I excitedly interrupted with a questioning exclamation of “Her?

Jeff’s face only got redder and he looked down uncomfortably. I looked at my dad to see if he knew, and he stonewalled me.

“What happened?” I eagerly repeated with wide brother eyes. “Who did this to you?”

When he didn’t answer, I complained, “Dad! Make him say!”

“I can’t make him do anything,” dad said simply, standing up to grab his bag from the coat rack. While Jeff and I were shooting stare lasers back and forth, dad blocked my gaze on his way back to the couch and I blinked first, so I resorted to an approach I’d had better luck in the past with.

With a smirk and a puff of the chest, I put on my most serious of faces and threatened, “I’ll make those bruises worse.”

“Veronica,” he blurted, almost immediately. His eyes immediately set on the dark splotches forming on his forearms and he looked back up at me with sudden puppydog eyes. “From Wilkerson’s.”

I laughed. “She’s a girl.”

“I didn’t realize she had friends with her,” Jeff pleaded. “They all attacked me, not just her!”

“Why’d that happen?” dad inquired.

“I was following her after school,” the bruised boy explained, gently waving his hands defensively in the air in front of him. “She was showing off a new bag in maths. I assumed it was expensive, so I followed her from school and swooped when she lagged behind to tie her shoe.”

“And her friends saw you and came back,” dad finished, nodding knowingly. “How long did you follow before making the decision?”

Jeff shuffled in his seat.

“Jeff,” dad ordered, with authority in his voice.

And yet Jeff was still completely red-faced, trying his hardest to find an easy way out of his interrogation. After a dozen seconds of purposefully avoiding eye contact and pretending to inspect the curtains on the other side of the room, Jeff muttered, “About a half hour.”

I immediately looked to dad, who said nothing but looked disappointed.

“You should have waited longer,” he said, returning his attention to the bag he’d retrieved. “Tailed better, get her actually alone. You need to be more patient, Jeff.”

In the absence of dad’s attention came a awkward silence so palpable it was almost suffocating. I successfully waited it out, but Jeff caved, standing quickly and announcing, “Thanks dad, I’ll be more patient.” Then, as he took a step towards the staircase, he added, “I’m going to my room, to rest.”

As if it were the punctuation to his sentence, the front door immediately burst open and mom walked in. In the span of a second she sized up Jeff and his topless bodily blemishes, withdrew her Glock, and pointed the barrel directly to his face.

He froze in place and she yelled, “Who did this to you?”

“Veronica and her friends from Geometry when I was gunning for a purse,” he immediately started rattling off. “It won’t happen again, I’ll be more patient and have better timing next time.”

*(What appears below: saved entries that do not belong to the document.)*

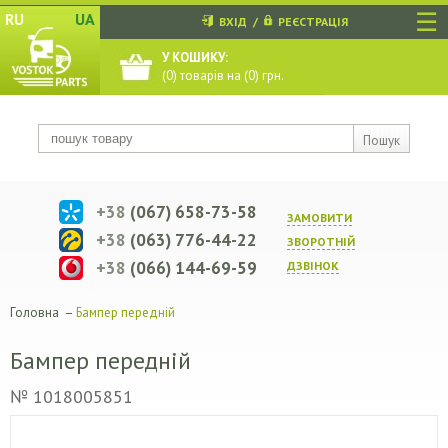
☰
RU
UA
ВХІД
/
РЕЄСТРАЦІЯ
У КОШИКУ:
(
0
) товарів на (
0
) грн.
Пошук
+38
(067) 658-73-58
ЗАМОВИТИ
+38
(063) 776-44-22
ЗВОРОТНIЙ
+38
(066) 144-69-59
ДЗВIНОК
Головна
–
Бампер передній
Бампер передній
№ 1018005851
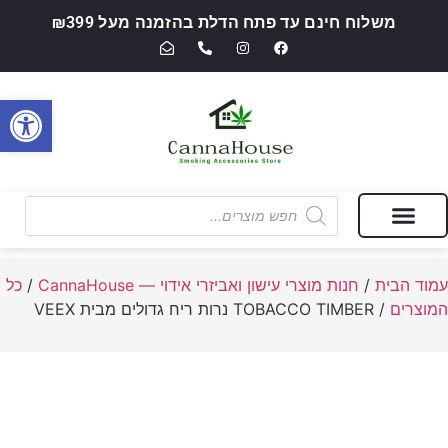
משלוח חינם עד פתח הדלת בהזמנה מעל ₪399
פתח סרגל
מבצעים של החודש
חנות מוצרי עישון ואביזרי אידוי — CannaHouse
עמוד הבית
/
חנות מוצרי עישון ואביזרי אידוי — CannaHouse
/
כל
המוצרים
/ TOBACCO TIMBER נרות ריח גדולים מבית VEEX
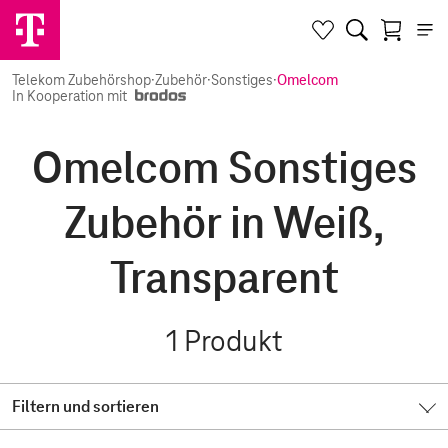
Telekom Zubehörshop
·
Zubehör
·
Sonstiges
·
Omelcom
In Kooperation mit
Omelcom Sonstiges
Zubehör in Weiß,
Transparent
1
Produkt
Filtern und sortieren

Mom lowered her weapon and I was torn. On one hand, I didn’t want to ever be as dramatic as mom, but on the other hand a gun is apparently really powerful at more than just shooting. I instinctively looked towards dad, but refrained to remember to ask about bringing an extra gun on their next mission.

“Do we know where Veronica’s parents live?” mom asked out loud.

“I don’t think so,” dad responded, looking up from the book he’d since retrieved and buried his nose in. “Jeff’s going to teach her a lesson tomorrow.”

Mom nodded, knowingly, and resumed her entrance into the house, passing by the couches and heading to the kitchen to start dinner. Before she disappeared behind the corner, she called out, “You should bring one of the batons, for good measure. Also, we’re having spaghetti in thirty. Do any of you want garlic bread?”

Dad and Jeff did, but I didn’t.

“Oh, and Ben,” dad said, turning to me with an apologetic smile. “I accidentally stepped on Superman last night after tucking you in. I’ll get you a replacement tomorrow, or I can get you someone new. I can get you a Hulk like your brother.”

I looked down at the arm-less role-model in my hands and smiled, then looked over at Jeff, who was physically squirming at the thought of me having another Hulk, and smiled some more.

“Thanks dad,” I said. “I want Superman.”